Not only is Dixon seemingly headed to an NFL camp but the New Hampshire quarterback Kelly left behind, Ricky Santos, should get a look as a free agent.
The coach who helped create the monster Franken-Dixon now has to go into the laboratory again. In the middle of spring he is trying sift through five candidates to replace him.
There was hope within the late-season collapse. Oregon beat South Florida 56-21 in the Sun Bowl with redshirt freshman Justin Roper throwing four touchdowns in his first career start.
"Everybody rallied around the situation," Kelly said. "It was tough. We were so close ... when Dennis went down it effected us tremendously. It took them a while to get over it."
Sophomore Nate Costa seems to be in line to be No. 1 but Kelly has been coy, calling it a practice order instead of a depth chart. Costa won't be hit in the spring because he is recovering from knee surgery.

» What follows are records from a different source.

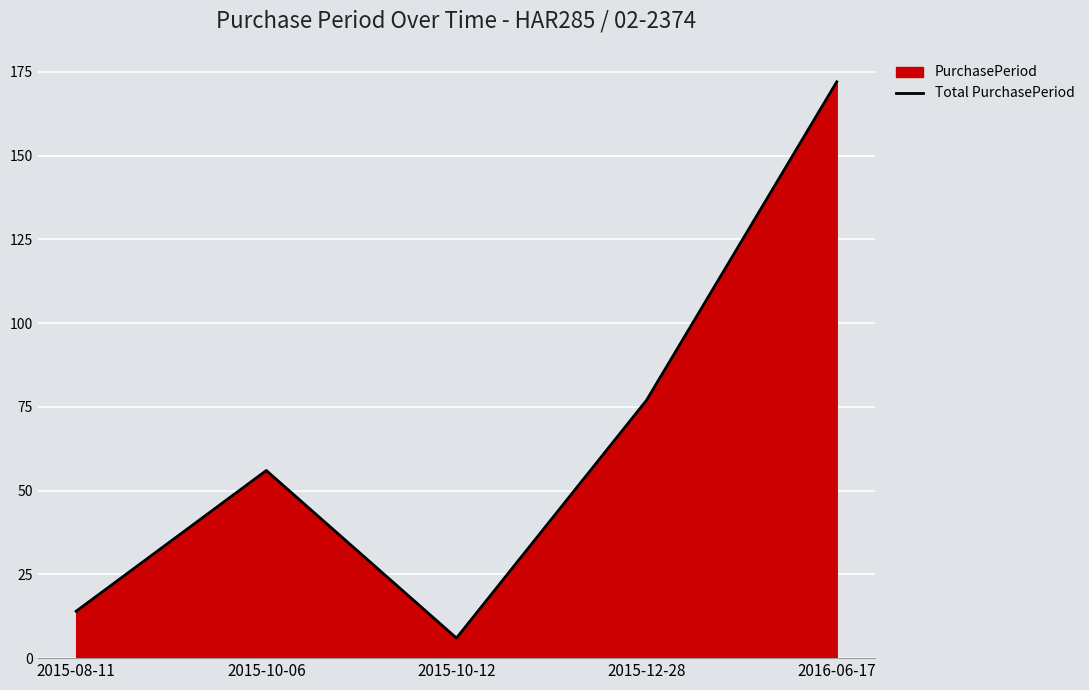

What is the maximum value shown in the chart?

172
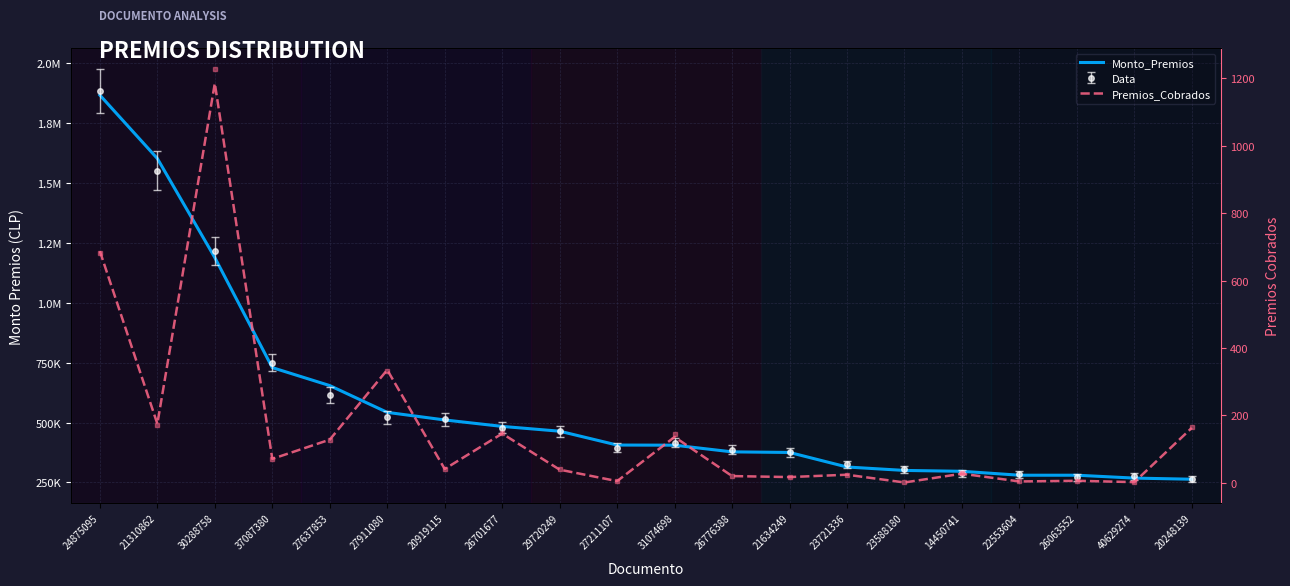

True or false: Monto_Premios and Premios_Cobrados intersect in this chart.

False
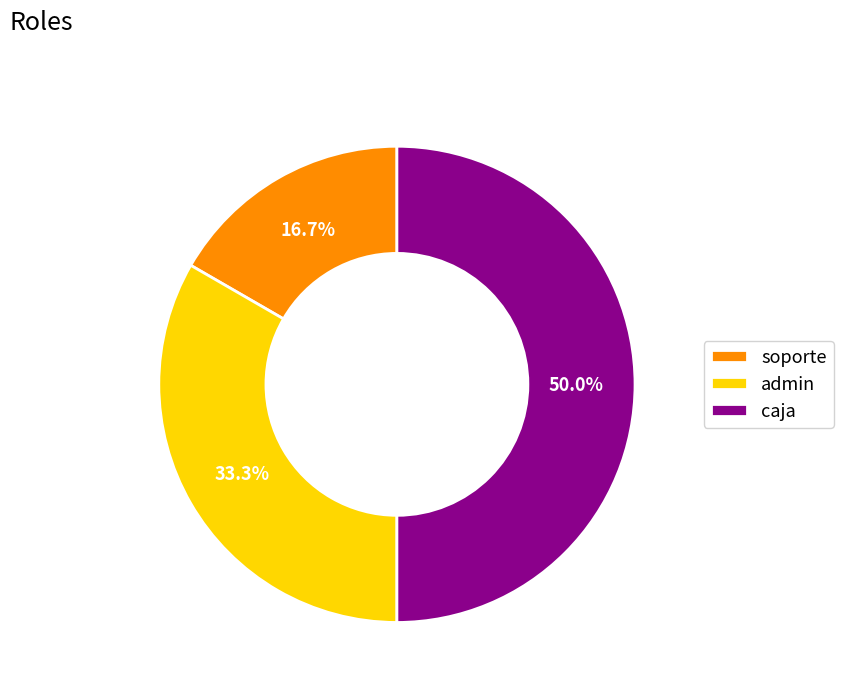

Does admin represent more than half of the total?

No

Below Costa and Roper are sophomore Cody Kempt, BYU transfer Cade Cooper and two freshmen who enrolled early -- Darron Thomas and Chris Harper. Thomas committed to LSU as an athlete before signing with Oregon. Harper, a 6-foot-2, 225-pounder from Wichita, runs a 4.5 40 and got offers from Notre Dame, Missouri, Illinois and Kansas State.
The quarterback picture would be much clearer had Kelly been able to land prospect Terrelle Pryor. The nation's No. 1 player probably would have been given the chance of winning the job as a freshman. Certainly, that's what Michigan was selling. The surprise was that Kelly and Oregon got that close to signing Pryor being 2,000 miles away. Pryor's coach, Ray Reitz, gave Kelly credit for getting into the final four on his player.
Pryor narrowed his choices to Michigan, Ohio State, Penn State and Oregon on Feb. 6 before choosing the Buckeyes.